### WHAT THE EXERCISE ASKS
For this exercise, please reproduce the records below word for word, from the first line through the line with "Simonson, P., &".

● ● ● ● ● ● ●

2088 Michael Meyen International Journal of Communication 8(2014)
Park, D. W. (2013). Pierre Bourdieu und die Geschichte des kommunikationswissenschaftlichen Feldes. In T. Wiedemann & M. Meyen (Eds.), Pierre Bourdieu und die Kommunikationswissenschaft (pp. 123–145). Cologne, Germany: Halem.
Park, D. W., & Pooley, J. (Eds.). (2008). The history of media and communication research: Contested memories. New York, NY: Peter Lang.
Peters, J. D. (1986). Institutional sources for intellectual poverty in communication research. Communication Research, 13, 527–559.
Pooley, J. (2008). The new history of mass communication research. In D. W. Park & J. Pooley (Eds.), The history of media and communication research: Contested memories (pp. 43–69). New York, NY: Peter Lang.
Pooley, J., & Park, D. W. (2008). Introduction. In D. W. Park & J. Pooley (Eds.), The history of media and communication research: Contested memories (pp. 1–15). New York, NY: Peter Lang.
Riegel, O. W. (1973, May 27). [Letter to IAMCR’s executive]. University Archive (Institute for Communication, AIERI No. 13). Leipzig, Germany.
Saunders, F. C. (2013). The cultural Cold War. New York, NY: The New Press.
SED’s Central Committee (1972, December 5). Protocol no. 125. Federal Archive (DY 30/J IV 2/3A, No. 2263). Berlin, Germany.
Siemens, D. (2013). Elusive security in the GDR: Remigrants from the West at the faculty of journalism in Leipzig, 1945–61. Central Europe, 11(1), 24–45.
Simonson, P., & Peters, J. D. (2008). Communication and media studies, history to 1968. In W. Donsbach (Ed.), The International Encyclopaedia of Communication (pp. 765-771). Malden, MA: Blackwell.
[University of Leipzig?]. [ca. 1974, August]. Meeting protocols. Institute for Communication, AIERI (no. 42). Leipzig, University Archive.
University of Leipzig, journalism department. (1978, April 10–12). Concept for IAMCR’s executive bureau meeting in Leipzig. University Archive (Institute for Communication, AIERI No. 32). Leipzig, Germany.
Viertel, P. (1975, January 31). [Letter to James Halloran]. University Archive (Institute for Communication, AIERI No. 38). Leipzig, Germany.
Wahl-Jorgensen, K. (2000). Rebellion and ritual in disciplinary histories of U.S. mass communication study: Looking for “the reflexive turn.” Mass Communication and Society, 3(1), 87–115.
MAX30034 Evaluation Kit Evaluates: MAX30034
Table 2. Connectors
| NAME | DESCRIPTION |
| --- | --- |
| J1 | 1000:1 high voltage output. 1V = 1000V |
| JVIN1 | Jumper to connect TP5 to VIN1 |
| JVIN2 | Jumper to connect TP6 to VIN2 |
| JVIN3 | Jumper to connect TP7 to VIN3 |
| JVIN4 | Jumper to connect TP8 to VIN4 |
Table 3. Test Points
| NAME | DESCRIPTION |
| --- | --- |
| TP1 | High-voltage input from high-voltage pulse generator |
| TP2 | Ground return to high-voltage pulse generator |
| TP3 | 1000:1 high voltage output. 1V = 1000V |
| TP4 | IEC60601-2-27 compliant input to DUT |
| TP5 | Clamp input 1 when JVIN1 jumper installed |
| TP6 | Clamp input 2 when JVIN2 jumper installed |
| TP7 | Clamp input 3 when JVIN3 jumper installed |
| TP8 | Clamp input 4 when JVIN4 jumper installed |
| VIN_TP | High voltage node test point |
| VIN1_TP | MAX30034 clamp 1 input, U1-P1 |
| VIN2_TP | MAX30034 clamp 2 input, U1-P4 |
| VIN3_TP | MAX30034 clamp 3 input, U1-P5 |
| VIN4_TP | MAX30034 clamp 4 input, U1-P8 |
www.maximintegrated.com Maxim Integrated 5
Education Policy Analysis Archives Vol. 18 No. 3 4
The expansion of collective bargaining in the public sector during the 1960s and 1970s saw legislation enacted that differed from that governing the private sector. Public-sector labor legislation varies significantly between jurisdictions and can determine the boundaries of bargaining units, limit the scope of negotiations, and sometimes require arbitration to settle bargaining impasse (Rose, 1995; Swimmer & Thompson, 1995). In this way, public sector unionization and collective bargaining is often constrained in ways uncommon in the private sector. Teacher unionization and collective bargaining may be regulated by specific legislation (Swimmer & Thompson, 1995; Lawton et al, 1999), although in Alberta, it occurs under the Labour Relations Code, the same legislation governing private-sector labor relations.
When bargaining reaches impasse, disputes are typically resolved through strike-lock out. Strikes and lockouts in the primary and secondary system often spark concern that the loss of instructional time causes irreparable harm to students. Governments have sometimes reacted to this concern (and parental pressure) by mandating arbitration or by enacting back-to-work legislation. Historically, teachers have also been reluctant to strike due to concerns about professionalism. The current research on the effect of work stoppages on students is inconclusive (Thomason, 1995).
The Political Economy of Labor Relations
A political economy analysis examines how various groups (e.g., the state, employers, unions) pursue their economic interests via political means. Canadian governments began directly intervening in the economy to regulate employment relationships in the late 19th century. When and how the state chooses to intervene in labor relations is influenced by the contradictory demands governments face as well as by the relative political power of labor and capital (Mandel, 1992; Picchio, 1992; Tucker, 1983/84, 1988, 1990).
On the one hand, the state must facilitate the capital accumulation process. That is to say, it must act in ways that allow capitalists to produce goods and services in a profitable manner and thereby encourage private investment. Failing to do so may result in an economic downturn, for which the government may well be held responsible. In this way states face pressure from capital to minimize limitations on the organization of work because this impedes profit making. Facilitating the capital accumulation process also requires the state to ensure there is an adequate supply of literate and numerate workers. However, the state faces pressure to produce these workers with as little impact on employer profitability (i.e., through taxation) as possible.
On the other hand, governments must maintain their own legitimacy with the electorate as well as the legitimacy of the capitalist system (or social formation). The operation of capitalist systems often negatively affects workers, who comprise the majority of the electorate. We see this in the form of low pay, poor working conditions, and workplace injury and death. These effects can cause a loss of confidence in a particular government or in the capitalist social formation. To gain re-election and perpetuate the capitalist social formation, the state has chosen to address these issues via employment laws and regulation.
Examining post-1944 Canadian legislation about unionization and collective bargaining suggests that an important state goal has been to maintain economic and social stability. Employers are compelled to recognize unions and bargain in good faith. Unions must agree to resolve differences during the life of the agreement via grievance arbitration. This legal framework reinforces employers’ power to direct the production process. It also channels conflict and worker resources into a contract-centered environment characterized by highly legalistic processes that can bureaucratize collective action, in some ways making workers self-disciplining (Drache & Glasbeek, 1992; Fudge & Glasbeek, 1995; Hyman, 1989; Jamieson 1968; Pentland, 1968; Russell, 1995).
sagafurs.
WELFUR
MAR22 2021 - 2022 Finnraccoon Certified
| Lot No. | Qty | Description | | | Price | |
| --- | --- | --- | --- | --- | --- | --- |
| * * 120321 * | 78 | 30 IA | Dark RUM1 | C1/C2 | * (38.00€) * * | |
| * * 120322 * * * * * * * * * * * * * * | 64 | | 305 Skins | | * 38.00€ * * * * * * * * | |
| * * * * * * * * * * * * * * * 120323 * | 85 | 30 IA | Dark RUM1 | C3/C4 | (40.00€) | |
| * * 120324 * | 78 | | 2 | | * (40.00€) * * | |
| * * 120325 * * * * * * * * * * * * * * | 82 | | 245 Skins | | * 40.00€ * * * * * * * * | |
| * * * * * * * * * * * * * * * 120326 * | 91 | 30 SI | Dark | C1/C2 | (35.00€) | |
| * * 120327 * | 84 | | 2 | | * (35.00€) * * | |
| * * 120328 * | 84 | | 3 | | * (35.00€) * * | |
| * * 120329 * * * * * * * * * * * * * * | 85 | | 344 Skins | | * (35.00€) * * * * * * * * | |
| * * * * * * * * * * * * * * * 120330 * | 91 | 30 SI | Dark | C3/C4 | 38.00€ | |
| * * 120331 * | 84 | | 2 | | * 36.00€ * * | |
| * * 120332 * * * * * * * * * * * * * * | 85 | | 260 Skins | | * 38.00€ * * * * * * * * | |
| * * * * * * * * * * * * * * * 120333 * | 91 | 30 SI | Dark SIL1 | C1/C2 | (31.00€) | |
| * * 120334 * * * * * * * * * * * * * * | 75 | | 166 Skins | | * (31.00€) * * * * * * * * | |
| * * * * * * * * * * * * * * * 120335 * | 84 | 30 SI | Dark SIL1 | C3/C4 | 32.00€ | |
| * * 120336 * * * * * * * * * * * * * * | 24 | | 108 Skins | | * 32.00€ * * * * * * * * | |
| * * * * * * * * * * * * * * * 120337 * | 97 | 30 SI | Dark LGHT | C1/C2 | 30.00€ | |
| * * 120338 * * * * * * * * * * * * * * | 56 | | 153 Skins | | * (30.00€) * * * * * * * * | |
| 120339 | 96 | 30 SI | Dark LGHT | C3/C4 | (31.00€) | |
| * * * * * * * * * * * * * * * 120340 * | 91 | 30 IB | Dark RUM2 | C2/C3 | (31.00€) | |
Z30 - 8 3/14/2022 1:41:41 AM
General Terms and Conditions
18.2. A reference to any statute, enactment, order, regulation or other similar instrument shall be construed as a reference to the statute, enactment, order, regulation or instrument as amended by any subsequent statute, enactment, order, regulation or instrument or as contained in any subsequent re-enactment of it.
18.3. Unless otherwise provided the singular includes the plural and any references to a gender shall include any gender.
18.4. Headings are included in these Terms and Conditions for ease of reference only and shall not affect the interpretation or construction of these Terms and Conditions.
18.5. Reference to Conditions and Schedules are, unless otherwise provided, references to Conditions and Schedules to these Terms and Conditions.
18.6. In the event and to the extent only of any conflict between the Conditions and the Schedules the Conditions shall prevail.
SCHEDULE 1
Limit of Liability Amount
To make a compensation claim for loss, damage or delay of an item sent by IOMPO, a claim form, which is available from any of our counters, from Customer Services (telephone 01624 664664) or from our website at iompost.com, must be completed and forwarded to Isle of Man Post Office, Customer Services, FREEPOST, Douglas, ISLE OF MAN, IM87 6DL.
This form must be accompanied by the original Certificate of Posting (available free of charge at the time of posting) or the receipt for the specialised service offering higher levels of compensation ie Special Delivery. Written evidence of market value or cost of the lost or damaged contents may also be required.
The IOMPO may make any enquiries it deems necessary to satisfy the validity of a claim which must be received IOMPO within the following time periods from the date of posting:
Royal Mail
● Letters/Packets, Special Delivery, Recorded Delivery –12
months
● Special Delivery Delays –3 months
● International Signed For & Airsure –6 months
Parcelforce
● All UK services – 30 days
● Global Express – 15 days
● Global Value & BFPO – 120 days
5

● ● ● ● ● ● ●

### RESPONSE FOR THIS EXERCISE
2088 Michael Meyen International Journal of Communication 8(2014)
Park, D. W. (2013). Pierre Bourdieu und die Geschichte des kommunikationswissenschaftlichen Feldes. In T. Wiedemann & M. Meyen (Eds.), Pierre Bourdieu und die Kommunikationswissenschaft (pp. 123–145). Cologne, Germany: Halem.
Park, D. W., & Pooley, J. (Eds.). (2008). The history of media and communication research: Contested memories. New York, NY: Peter Lang.
Peters, J. D. (1986). Institutional sources for intellectual poverty in communication research. Communication Research, 13, 527–559.
Pooley, J. (2008). The new history of mass communication research. In D. W. Park & J. Pooley (Eds.), The history of media and communication research: Contested memories (pp. 43–69). New York, NY: Peter Lang.
Pooley, J., & Park, D. W. (2008). Introduction. In D. W. Park & J. Pooley (Eds.), The history of media and communication research: Contested memories (pp. 1–15). New York, NY: Peter Lang.
Riegel, O. W. (1973, May 27). [Letter to IAMCR’s executive]. University Archive (Institute for Communication, AIERI No. 13). Leipzig, Germany.
Saunders, F. C. (2013). The cultural Cold War. New York, NY: The New Press.
SED’s Central Committee (1972, December 5). Protocol no. 125. Federal Archive (DY 30/J IV 2/3A, No. 2263). Berlin, Germany.
Siemens, D. (2013). Elusive security in the GDR: Remigrants from the West at the faculty of journalism in Leipzig, 1945–61. Central Europe, 11(1), 24–45.
Simonson, P., & Peters, J. D. (2008). Communication and media studies, history to 1968. In W. Donsbach (Ed.), The International Encyclopaedia of Communication (pp. 765-771). Malden, MA: Blackwell.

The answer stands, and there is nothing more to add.